Work to complete »
**1.** In the article on Australian slang, what word does one commenter say Brits use at Subway instead of "capsicum"?
**2.** Decide whether each statement agrees with the article on Australian slang, and back each yes or no with the deciding words from it: (a) The discussion began with a post in a Facebook group called "Aussies in London." (b) "Bubbler" is slang for a drinking straw. (c) One user found that people understood "eggplant" without any trouble.
**3.** Quote word for word the part of the article on Australian slang that opens with the words containing "Many said they" and closes with "had non-Aussies puzzled.".

Article »
* BEGIN *

A post to popular Facebook group ‘Aussies in London‘ asked its members which Australian words and phrases leave Brits baffled prompting a lively discussion.
Many said they were met with blank stares when asking for ‘capsicum’ and others said expressions like ‘carry on like a pork chop’ or feeling ‘rough as guts’ had non-Aussies puzzled.
Australians living in London are sharing the common Aussie phrases that confuse Brits like ‘Lock it in, Eddie’, ‘woop woop’ and ‘carry on like a pork chop’
One user said he was met wih blank stares when he asked for capsicum at Subway while another wrote that ‘bubbler’ which is slang for water fountain confused their students
‘Yeah, nah mate on your average Strayan arvo our in Woop Woop, we’d grab our Vee-Dub or probs our ute and put on Accadacca and hoon down the bottlo to grab ourselves a carto or a sack of goon,’ one commenter joked.
‘Asked for capsicum at Subway…the silence was deafening – they say peppers’ a second said.
‘Dag/daggy – I use it so often my partner has incorporated it into his vocabulary,’ wrote a third.
One user noted people didn’t know what they meant when they said eggplant rather than aubergine and zucchini instead of courgette.
‘Kids at school called bubblers ‘water fountain’. They had no clue when I shouted it wasn’t time for the bubblers,’ one mum recalled.
”You’re right’ but in a ‘you’re welcome’ kind of way,’ another suggested while a similarly third said: ”You right?’ meaning what the f* are you doing?’ and not ‘hello”.
Other Aussies in London said the terms ‘crack the s***s’, ‘dogging’, ‘woop woop’ and ‘under the pump’ were foreign to poms.
‘To make a bee line for someone. I said that and no one had a clue what I was saying,’ a member responded.
‘Feeling dusty or rough as guts,’ another wrote and a third said: ‘Carrying on like a pork chop’.
One traveller mentioned saying ‘Lock it in, Eddie’ in references to Eddie McGuire’s stint as host on Who Wants to Be a Millionaire went over Brits’ heads.
‘Day after a big night, I asked someone ‘How’d you pull up?’ – blank stares,’ said another.

* END *

Data listing »
* BEGIN *

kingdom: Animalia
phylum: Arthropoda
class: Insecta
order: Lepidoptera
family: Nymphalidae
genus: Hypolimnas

* END *
* BEGIN *

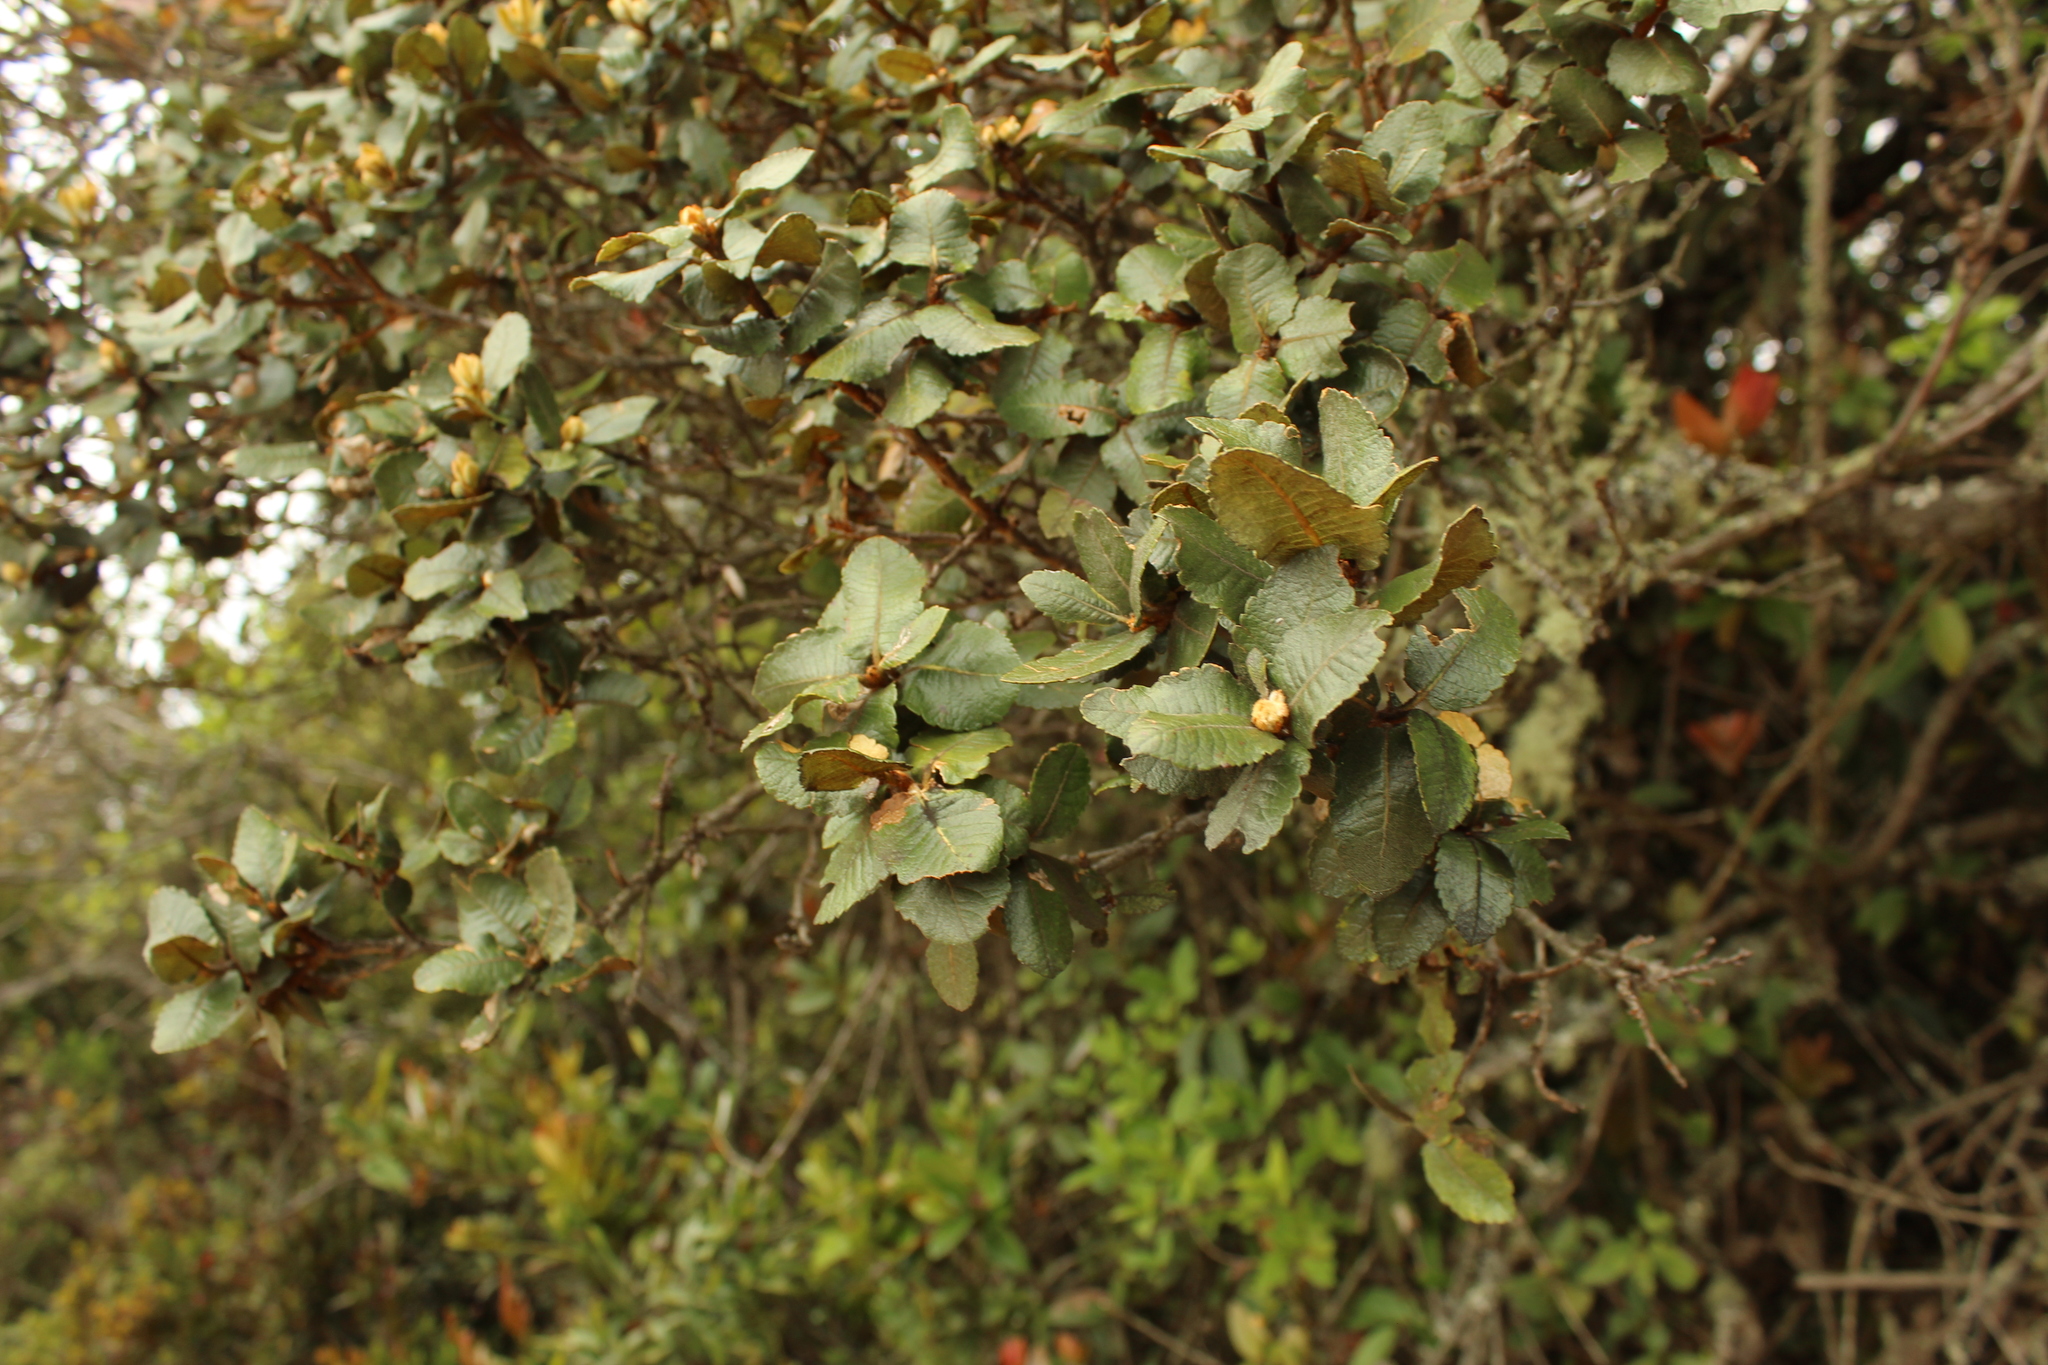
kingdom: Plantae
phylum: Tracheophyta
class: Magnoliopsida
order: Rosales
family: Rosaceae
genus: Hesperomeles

* END *
* BEGIN *

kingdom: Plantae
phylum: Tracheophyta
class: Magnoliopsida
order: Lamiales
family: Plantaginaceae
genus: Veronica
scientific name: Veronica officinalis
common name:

* END *

Answers to the problems »
**1.** Peppers.

**2.**
(a) Yes: "A post to popular Facebook group ‘Aussies in London‘ asked its members which Australian words and phrases leave Brits baffled"
(b) No: "‘bubbler’ which is slang for water fountain"
(c) No: "One user noted people didn’t know what they meant when they said eggplant rather than aubergine"

**3.**
Many said they were met with blank stares when asking for ‘capsicum’ and others said expressions like ‘carry on like a pork chop’ or feeling ‘rough as guts’ had non-Aussies puzzled.